DATA LISTING:
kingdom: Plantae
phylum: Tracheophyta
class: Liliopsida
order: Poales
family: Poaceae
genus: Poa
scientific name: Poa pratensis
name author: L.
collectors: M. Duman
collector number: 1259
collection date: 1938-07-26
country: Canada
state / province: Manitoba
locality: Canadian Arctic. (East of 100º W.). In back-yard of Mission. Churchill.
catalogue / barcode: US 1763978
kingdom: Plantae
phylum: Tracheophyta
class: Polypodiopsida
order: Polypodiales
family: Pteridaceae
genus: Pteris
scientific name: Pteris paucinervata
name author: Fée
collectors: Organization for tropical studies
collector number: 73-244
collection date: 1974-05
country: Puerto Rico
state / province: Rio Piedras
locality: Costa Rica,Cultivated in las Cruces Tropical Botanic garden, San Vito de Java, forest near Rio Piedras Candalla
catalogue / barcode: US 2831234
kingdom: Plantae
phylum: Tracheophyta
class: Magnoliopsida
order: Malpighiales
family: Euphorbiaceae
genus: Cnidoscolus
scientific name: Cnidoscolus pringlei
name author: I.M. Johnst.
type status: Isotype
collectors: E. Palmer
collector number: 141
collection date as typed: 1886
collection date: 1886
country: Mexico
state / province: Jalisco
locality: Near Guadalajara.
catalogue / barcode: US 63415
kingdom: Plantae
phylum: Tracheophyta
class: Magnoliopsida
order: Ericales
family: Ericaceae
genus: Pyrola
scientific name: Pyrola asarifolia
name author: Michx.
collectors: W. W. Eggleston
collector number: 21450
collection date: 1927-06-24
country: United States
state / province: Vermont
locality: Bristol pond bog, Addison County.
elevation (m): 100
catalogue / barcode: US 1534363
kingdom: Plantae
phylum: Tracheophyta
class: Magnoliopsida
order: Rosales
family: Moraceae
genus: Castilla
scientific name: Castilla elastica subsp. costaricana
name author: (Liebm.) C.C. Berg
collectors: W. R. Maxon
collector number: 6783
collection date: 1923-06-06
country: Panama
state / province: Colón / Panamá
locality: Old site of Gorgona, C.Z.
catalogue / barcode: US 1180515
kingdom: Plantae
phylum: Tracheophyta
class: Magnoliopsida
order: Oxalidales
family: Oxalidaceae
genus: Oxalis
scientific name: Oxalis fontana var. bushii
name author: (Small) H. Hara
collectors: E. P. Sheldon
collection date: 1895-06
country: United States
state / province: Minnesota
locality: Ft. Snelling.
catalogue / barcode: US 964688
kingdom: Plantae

TASK INSTRUCTIONS: Write every line of the rows above as a JSON list of strings, one string per line, leaving out blank lines.

IN RESPONSE:
[
  "kingdom: Plantae",
  "phylum: Tracheophyta",
  "class: Liliopsida",
  "order: Poales",
  "family: Poaceae",
  "genus: Poa",
  "scientific name: Poa pratensis",
  "name author: L.",
  "collectors: M. Duman",
  "collector number: 1259",
  "collection date: 1938-07-26",
  "country: Canada",
  "state / province: Manitoba",
  "locality: Canadian Arctic. (East of 100º W.). In back-yard of Mission. Churchill.",
  "catalogue / barcode: US 1763978",
  "kingdom: Plantae",
  "phylum: Tracheophyta",
  "class: Polypodiopsida",
  "order: Polypodiales",
  "family: Pteridaceae",
  "genus: Pteris",
  "scientific name: Pteris paucinervata",
  "name author: Fée",
  "collectors: Organization for tropical studies",
  "collector number: 73-244",
  "collection date: 1974-05",
  "country: Puerto Rico",
  "state / province: Rio Piedras",
  "locality: Costa Rica,Cultivated in las Cruces Tropical Botanic garden, San Vito de Java, forest near Rio Piedras Candalla",
  "catalogue / barcode: US 2831234",
  "kingdom: Plantae",
  "phylum: Tracheophyta",
  "class: Magnoliopsida",
  "order: Malpighiales",
  "family: Euphorbiaceae",
  "genus: Cnidoscolus",
  "scientific name: Cnidoscolus pringlei",
  "name author: I.M. Johnst.",
  "type status: Isotype",
  "collectors: E. Palmer",
  "collector number: 141",
  "collection date as typed: 1886",
  "collection date: 1886",
  "country: Mexico",
  "state / province: Jalisco",
  "locality: Near Guadalajara.",
  "catalogue / barcode: US 63415",
  "kingdom: Plantae",
  "phylum: Tracheophyta",
  "class: Magnoliopsida",
  "order: Ericales",
  "family: Ericaceae",
  "genus: Pyrola",
  "scientific name: Pyrola asarifolia",
  "name author: Michx.",
  "collectors: W. W. Eggleston",
  "collector number: 21450",
  "collection date: 1927-06-24",
  "country: United States",
  "state / province: Vermont",
  "locality: Bristol pond bog, Addison County.",
  "elevation (m): 100",
  "catalogue / barcode: US 1534363",
  "kingdom: Plantae",
  "phylum: Tracheophyta",
  "class: Magnoliopsida",
  "order: Rosales",
  "family: Moraceae",
  "genus: Castilla",
  "scientific name: Castilla elastica subsp. costaricana",
  "name author: (Liebm.) C.C. Berg",
  "collectors: W. R. Maxon",
  "collector number: 6783",
  "collection date: 1923-06-06",
  "country: Panama",
  "state / province: Colón / Panamá",
  "locality: Old site of Gorgona, C.Z.",
  "catalogue / barcode: US 1180515",
  "kingdom: Plantae",
  "phylum: Tracheophyta",
  "class: Magnoliopsida",
  "order: Oxalidales",
  "family: Oxalidaceae",
  "genus: Oxalis",
  "scientific name: Oxalis fontana var. bushii",
  "name author: (Small) H. Hara",
  "collectors: E. P. Sheldon",
  "collection date: 1895-06",
  "country: United States",
  "state / province: Minnesota",
  "locality: Ft. Snelling.",
  "catalogue / barcode: US 964688",
  "kingdom: Plantae"
]